### THE DATA
------

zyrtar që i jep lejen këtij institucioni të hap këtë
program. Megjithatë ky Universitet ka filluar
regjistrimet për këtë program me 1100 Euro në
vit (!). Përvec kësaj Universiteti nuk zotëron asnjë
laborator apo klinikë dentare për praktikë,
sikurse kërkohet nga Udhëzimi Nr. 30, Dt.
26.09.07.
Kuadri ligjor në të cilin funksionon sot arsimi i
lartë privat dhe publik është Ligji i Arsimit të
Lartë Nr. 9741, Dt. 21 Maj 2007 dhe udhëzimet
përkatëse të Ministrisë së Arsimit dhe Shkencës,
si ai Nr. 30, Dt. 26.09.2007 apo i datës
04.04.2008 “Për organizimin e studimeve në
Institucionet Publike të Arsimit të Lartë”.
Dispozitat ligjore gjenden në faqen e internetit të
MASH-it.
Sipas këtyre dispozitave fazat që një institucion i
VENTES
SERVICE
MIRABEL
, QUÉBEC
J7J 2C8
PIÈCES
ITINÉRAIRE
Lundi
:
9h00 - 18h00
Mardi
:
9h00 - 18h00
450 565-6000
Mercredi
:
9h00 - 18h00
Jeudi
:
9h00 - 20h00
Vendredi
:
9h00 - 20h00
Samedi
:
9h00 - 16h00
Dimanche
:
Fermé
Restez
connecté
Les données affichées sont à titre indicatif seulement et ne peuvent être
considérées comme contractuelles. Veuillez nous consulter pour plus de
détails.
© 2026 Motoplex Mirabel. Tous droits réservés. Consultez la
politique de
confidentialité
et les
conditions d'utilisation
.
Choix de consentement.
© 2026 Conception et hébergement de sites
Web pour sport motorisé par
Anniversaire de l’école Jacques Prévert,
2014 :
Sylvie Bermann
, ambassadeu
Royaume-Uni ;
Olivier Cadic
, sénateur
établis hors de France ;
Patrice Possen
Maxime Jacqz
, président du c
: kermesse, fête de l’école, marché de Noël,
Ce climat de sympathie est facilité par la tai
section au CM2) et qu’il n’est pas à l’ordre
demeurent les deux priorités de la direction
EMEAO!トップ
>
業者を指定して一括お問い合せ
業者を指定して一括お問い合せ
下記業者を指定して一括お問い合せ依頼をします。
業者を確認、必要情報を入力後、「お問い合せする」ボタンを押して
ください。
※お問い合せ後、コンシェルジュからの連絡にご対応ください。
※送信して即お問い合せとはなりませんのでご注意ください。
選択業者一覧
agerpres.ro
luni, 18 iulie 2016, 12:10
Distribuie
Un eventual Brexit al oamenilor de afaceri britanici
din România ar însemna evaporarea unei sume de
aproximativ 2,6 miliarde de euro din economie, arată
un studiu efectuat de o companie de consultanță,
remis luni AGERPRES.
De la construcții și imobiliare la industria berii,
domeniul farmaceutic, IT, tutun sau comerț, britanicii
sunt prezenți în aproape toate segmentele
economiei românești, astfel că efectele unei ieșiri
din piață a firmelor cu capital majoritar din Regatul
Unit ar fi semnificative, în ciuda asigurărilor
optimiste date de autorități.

------

### THE TASK
Copy the text of every record above word for word, keeping each line break in place.

### YOUR RESPONSE
zyrtar që i jep lejen këtij institucioni të hap këtë
program. Megjithatë ky Universitet ka filluar
regjistrimet për këtë program me 1100 Euro në
vit (!). Përvec kësaj Universiteti nuk zotëron asnjë
laborator apo klinikë dentare për praktikë,
sikurse kërkohet nga Udhëzimi Nr. 30, Dt.
26.09.07.
Kuadri ligjor në të cilin funksionon sot arsimi i
lartë privat dhe publik është Ligji i Arsimit të
Lartë Nr. 9741, Dt. 21 Maj 2007 dhe udhëzimet
përkatëse të Ministrisë së Arsimit dhe Shkencës,
si ai Nr. 30, Dt. 26.09.2007 apo i datës
04.04.2008 “Për organizimin e studimeve në
Institucionet Publike të Arsimit të Lartë”.
Dispozitat ligjore gjenden në faqen e internetit të
MASH-it.
Sipas këtyre dispozitave fazat që një institucion i
VENTES
SERVICE
MIRABEL
, QUÉBEC
J7J 2C8
PIÈCES
ITINÉRAIRE
Lundi
:
9h00 - 18h00
Mardi
:
9h00 - 18h00
450 565-6000
Mercredi
:
9h00 - 18h00
Jeudi
:
9h00 - 20h00
Vendredi
:
9h00 - 20h00
Samedi
:
9h00 - 16h00
Dimanche
:
Fermé
Restez
connecté
Les données affichées sont à titre indicatif seulement et ne peuvent être
considérées comme contractuelles. Veuillez nous consulter pour plus de
détails.
© 2026 Motoplex Mirabel. Tous droits réservés. Consultez la
politique de
confidentialité
et les
conditions d'utilisation
.
Choix de consentement.
© 2026 Conception et hébergement de sites
Web pour sport motorisé par
Anniversaire de l’école Jacques Prévert,
2014 :
Sylvie Bermann
, ambassadeu
Royaume-Uni ;
Olivier Cadic
, sénateur
établis hors de France ;
Patrice Possen
Maxime Jacqz
, président du c
: kermesse, fête de l’école, marché de Noël,
Ce climat de sympathie est facilité par la tai
section au CM2) et qu’il n’est pas à l’ordre
demeurent les deux priorités de la direction
EMEAO!トップ
>
業者を指定して一括お問い合せ
業者を指定して一括お問い合せ
下記業者を指定して一括お問い合せ依頼をします。
業者を確認、必要情報を入力後、「お問い合せする」ボタンを押して
ください。
※お問い合せ後、コンシェルジュからの連絡にご対応ください。
※送信して即お問い合せとはなりませんのでご注意ください。
選択業者一覧
agerpres.ro
luni, 18 iulie 2016, 12:10
Distribuie
Un eventual Brexit al oamenilor de afaceri britanici
din România ar însemna evaporarea unei sume de
aproximativ 2,6 miliarde de euro din economie, arată
un studiu efectuat de o companie de consultanță,
remis luni AGERPRES.
De la construcții și imobiliare la industria berii,
domeniul farmaceutic, IT, tutun sau comerț, britanicii
sunt prezenți în aproape toate segmentele
economiei românești, astfel că efectele unei ieșiri
din piață a firmelor cu capital majoritar din Regatul
Unit ar fi semnificative, în ciuda asigurărilor
optimiste date de autorități.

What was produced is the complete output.